Word for word, set down the entries that follow.

☆ ☆ ☆ ☆

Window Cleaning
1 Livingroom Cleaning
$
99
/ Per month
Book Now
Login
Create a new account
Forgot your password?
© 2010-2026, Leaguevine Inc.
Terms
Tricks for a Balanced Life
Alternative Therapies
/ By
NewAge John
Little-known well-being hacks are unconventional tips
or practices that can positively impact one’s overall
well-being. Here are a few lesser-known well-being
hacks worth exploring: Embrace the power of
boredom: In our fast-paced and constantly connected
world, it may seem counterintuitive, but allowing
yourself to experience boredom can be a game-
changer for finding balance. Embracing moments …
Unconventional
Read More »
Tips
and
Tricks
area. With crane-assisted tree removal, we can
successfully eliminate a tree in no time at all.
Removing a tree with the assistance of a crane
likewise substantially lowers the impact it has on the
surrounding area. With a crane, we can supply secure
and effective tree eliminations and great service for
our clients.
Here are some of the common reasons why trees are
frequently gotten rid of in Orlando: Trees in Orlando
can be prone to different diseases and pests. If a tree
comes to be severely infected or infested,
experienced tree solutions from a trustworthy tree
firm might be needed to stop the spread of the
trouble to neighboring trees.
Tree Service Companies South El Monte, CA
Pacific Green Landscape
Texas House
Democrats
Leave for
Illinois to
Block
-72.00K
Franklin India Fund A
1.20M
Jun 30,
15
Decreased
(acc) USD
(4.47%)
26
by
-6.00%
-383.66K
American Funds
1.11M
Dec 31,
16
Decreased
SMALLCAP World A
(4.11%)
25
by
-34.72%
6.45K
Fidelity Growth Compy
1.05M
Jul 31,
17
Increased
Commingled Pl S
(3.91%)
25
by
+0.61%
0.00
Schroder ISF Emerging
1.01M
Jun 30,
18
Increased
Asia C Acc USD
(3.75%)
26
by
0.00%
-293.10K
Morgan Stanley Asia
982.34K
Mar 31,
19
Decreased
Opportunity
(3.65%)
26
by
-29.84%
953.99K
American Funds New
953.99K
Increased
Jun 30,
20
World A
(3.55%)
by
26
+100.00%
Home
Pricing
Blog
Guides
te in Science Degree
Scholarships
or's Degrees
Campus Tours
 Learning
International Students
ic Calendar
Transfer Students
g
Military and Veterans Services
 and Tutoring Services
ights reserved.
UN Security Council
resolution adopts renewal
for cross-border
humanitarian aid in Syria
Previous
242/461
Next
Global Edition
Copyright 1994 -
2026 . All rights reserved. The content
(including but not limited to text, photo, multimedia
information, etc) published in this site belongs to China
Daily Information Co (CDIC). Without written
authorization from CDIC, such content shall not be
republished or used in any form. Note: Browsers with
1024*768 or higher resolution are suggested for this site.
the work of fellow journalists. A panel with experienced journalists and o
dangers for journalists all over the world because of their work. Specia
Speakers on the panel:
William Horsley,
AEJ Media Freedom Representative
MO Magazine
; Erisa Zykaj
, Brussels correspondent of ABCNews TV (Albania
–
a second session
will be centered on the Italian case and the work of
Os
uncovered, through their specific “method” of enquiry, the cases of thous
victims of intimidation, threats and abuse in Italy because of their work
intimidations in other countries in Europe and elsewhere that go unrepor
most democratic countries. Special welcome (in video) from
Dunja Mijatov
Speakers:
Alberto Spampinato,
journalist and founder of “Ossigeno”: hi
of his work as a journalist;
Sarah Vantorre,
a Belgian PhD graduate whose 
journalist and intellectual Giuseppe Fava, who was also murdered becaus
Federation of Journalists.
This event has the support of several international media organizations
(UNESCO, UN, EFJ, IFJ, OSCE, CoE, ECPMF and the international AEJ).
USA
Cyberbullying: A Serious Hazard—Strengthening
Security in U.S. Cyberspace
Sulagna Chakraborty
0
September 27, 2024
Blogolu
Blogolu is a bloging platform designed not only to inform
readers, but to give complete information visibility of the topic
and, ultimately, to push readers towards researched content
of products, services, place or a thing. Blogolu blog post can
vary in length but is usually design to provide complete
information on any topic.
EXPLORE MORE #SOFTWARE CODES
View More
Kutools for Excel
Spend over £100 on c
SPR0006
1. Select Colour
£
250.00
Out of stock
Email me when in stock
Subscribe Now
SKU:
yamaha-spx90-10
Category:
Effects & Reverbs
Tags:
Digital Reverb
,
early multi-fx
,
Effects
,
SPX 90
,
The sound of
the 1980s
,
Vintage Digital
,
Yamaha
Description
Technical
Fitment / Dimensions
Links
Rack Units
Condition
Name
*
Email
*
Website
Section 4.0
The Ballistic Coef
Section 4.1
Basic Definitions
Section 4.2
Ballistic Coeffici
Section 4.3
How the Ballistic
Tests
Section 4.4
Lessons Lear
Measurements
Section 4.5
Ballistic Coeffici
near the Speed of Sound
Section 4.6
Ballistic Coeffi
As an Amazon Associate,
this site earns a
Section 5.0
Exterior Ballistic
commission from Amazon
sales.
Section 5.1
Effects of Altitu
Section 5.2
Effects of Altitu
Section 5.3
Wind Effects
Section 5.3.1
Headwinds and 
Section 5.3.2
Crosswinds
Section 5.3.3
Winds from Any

☆ ☆ ☆ ☆

• Written solution:
Window Cleaning
1 Livingroom Cleaning
$
99
/ Per month
Book Now
Login
Create a new account
Forgot your password?
© 2010-2026, Leaguevine Inc.
Terms
Tricks for a Balanced Life
Alternative Therapies
/ By
NewAge John
Little-known well-being hacks are unconventional tips
or practices that can positively impact one’s overall
well-being. Here are a few lesser-known well-being
hacks worth exploring: Embrace the power of
boredom: In our fast-paced and constantly connected
world, it may seem counterintuitive, but allowing
yourself to experience boredom can be a game-
changer for finding balance. Embracing moments …
Unconventional
Read More »
Tips
and
Tricks
area. With crane-assisted tree removal, we can
successfully eliminate a tree in no time at all.
Removing a tree with the assistance of a crane
likewise substantially lowers the impact it has on the
surrounding area. With a crane, we can supply secure
and effective tree eliminations and great service for
our clients.
Here are some of the common reasons why trees are
frequently gotten rid of in Orlando: Trees in Orlando
can be prone to different diseases and pests. If a tree
comes to be severely infected or infested,
experienced tree solutions from a trustworthy tree
firm might be needed to stop the spread of the
trouble to neighboring trees.
Tree Service Companies South El Monte, CA
Pacific Green Landscape
Texas House
Democrats
Leave for
Illinois to
Block
-72.00K
Franklin India Fund A
1.20M
Jun 30,
15
Decreased
(acc) USD
(4.47%)
26
by
-6.00%
-383.66K
American Funds
1.11M
Dec 31,
16
Decreased
SMALLCAP World A
(4.11%)
25
by
-34.72%
6.45K
Fidelity Growth Compy
1.05M
Jul 31,
17
Increased
Commingled Pl S
(3.91%)
25
by
+0.61%
0.00
Schroder ISF Emerging
1.01M
Jun 30,
18
Increased
Asia C Acc USD
(3.75%)
26
by
0.00%
-293.10K
Morgan Stanley Asia
982.34K
Mar 31,
19
Decreased
Opportunity
(3.65%)
26
by
-29.84%
953.99K
American Funds New
953.99K
Increased
Jun 30,
20
World A
(3.55%)
by
26
+100.00%
Home
Pricing
Blog
Guides
te in Science Degree
Scholarships
or's Degrees
Campus Tours
 Learning
International Students
ic Calendar
Transfer Students
g
Military and Veterans Services
 and Tutoring Services
ights reserved.
UN Security Council
resolution adopts renewal
for cross-border
humanitarian aid in Syria
Previous
242/461
Next
Global Edition
Copyright 1994 -
2026 . All rights reserved. The content
(including but not limited to text, photo, multimedia
information, etc) published in this site belongs to China
Daily Information Co (CDIC). Without written
authorization from CDIC, such content shall not be
republished or used in any form. Note: Browsers with
1024*768 or higher resolution are suggested for this site.
the work of fellow journalists. A panel with experienced journalists and o
dangers for journalists all over the world because of their work. Specia
Speakers on the panel:
William Horsley,
AEJ Media Freedom Representative
MO Magazine
; Erisa Zykaj
, Brussels correspondent of ABCNews TV (Albania
–
a second session
will be centered on the Italian case and the work of
Os
uncovered, through their specific “method” of enquiry, the cases of thous
victims of intimidation, threats and abuse in Italy because of their work
intimidations in other countries in Europe and elsewhere that go unrepor
most democratic countries. Special welcome (in video) from
Dunja Mijatov
Speakers:
Alberto Spampinato,
journalist and founder of “Ossigeno”: hi
of his work as a journalist;
Sarah Vantorre,
a Belgian PhD graduate whose 
journalist and intellectual Giuseppe Fava, who was also murdered becaus
Federation of Journalists.
This event has the support of several international media organizations
(UNESCO, UN, EFJ, IFJ, OSCE, CoE, ECPMF and the international AEJ).
USA
Cyberbullying: A Serious Hazard—Strengthening
Security in U.S. Cyberspace
Sulagna Chakraborty
0
September 27, 2024
Blogolu
Blogolu is a bloging platform designed not only to inform
readers, but to give complete information visibility of the topic
and, ultimately, to push readers towards researched content
of products, services, place or a thing. Blogolu blog post can
vary in length but is usually design to provide complete
information on any topic.
EXPLORE MORE #SOFTWARE CODES
View More
Kutools for Excel
Spend over £100 on c
SPR0006
1. Select Colour
£
250.00
Out of stock
Email me when in stock
Subscribe Now
SKU:
yamaha-spx90-10
Category:
Effects & Reverbs
Tags:
Digital Reverb
,
early multi-fx
,
Effects
,
SPX 90
,
The sound of
the 1980s
,
Vintage Digital
,
Yamaha
Description
Technical
Fitment / Dimensions
Links
Rack Units
Condition
Name
*
Email
*
Website
Section 4.0
The Ballistic Coef
Section 4.1
Basic Definitions
Section 4.2
Ballistic Coeffici
Section 4.3
How the Ballistic
Tests
Section 4.4
Lessons Lear
Measurements
Section 4.5
Ballistic Coeffici
near the Speed of Sound
Section 4.6
Ballistic Coeffi
As an Amazon Associate,
this site earns a
Section 5.0
Exterior Ballistic
commission from Amazon
sales.
Section 5.1
Effects of Altitu
Section 5.2
Effects of Altitu
Section 5.3
Wind Effects
Section 5.3.1
Headwinds and 
Section 5.3.2
Crosswinds
Section 5.3.3
Winds from Any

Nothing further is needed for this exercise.